*THE RECORDS*:

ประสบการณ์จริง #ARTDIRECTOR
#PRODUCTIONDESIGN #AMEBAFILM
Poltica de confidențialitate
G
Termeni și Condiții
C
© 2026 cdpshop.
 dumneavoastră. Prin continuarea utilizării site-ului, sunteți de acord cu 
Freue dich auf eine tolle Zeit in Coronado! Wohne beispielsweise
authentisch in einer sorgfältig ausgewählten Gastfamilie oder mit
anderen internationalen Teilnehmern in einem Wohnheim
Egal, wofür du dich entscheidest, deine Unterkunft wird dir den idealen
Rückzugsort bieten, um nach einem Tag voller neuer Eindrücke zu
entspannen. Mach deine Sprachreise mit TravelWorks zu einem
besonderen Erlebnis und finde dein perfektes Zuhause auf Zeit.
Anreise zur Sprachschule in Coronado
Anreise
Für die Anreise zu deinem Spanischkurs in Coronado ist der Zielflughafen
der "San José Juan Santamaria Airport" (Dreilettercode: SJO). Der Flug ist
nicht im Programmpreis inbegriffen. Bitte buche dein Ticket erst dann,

* * *

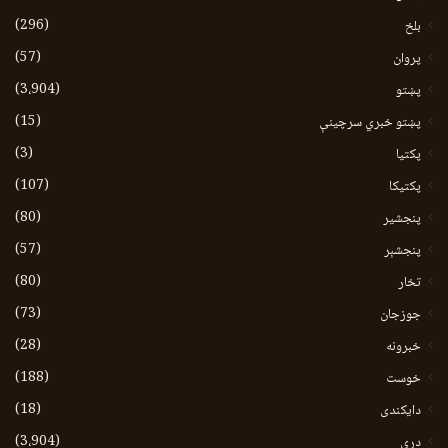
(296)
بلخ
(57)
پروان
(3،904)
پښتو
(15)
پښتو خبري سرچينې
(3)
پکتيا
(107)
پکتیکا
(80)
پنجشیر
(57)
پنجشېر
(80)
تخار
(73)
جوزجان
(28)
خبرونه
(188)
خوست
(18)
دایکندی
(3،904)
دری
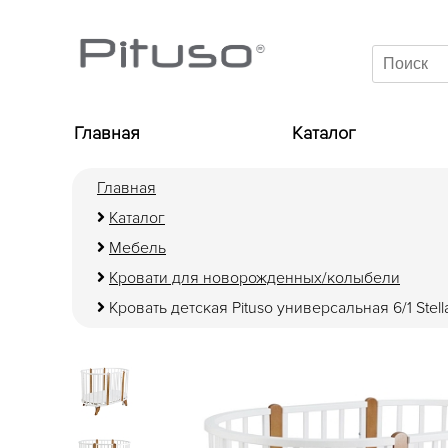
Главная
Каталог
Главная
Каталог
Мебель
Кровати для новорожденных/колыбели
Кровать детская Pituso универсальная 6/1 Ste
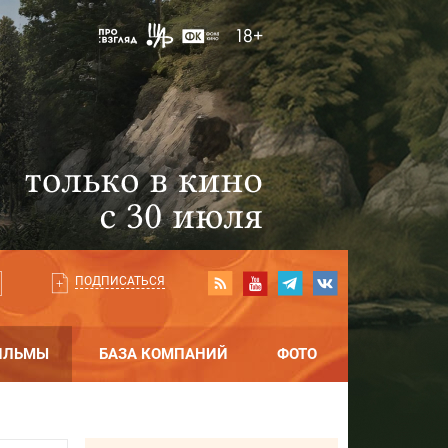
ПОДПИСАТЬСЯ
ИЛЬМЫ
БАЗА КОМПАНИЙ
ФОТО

==

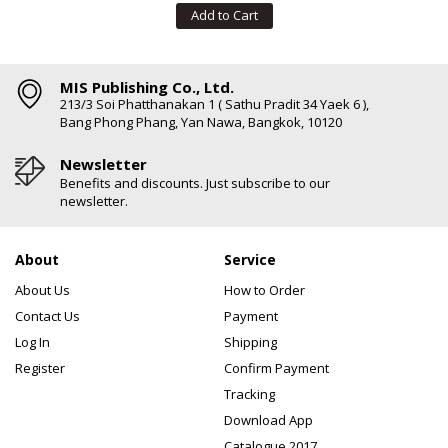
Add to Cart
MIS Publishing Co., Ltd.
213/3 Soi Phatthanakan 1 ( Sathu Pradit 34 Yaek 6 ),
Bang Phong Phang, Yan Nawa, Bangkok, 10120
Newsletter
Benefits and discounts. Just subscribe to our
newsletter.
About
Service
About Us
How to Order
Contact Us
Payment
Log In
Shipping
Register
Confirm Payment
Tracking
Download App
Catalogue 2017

*JOB ITEM*:
Put the lines into a Markdown table with two columns, No. for the line number and Line for the line itself, starting with the line that contains "ประสบการณ์จริง #ARTDIRECTOR" and going on through the line that contains "nicht im Programmpreis". Leave out any blank lines.

*OUTPUT BELOW*:
| No. | Line |
|---|---|
| 1 | ประสบการณ์จริง #ARTDIRECTOR |
| 2 | #PRODUCTIONDESIGN #AMEBAFILM |
| 3 | Poltica de confidențialitate |
| 4 | G |
| 5 | Termeni și Condiții |
| 6 | C |
| 7 | © 2026 cdpshop. |
| 8 |  dumneavoastră. Prin continuarea utilizării site-ului, sunteți de acord cu  |
| 9 | Freue dich auf eine tolle Zeit in Coronado! Wohne beispielsweise |
| 10 | authentisch in einer sorgfältig ausgewählten Gastfamilie oder mit |
| 11 | anderen internationalen Teilnehmern in einem Wohnheim |
| 12 | Egal, wofür du dich entscheidest, deine Unterkunft wird dir den idealen |
| 13 | Rückzugsort bieten, um nach einem Tag voller neuer Eindrücke zu |
| 14 | entspannen. Mach deine Sprachreise mit TravelWorks zu einem |
| 15 | besonderen Erlebnis und finde dein perfektes Zuhause auf Zeit. |
| 16 | Anreise zur Sprachschule in Coronado |
| 17 | Anreise |
| 18 | Für die Anreise zu deinem Spanischkurs in Coronado ist der Zielflughafen |
| 19 | der "San José Juan Santamaria Airport" (Dreilettercode: SJO). Der Flug ist |
| 20 | nicht im Programmpreis inbegriffen. Bitte buche dein Ticket erst dann, |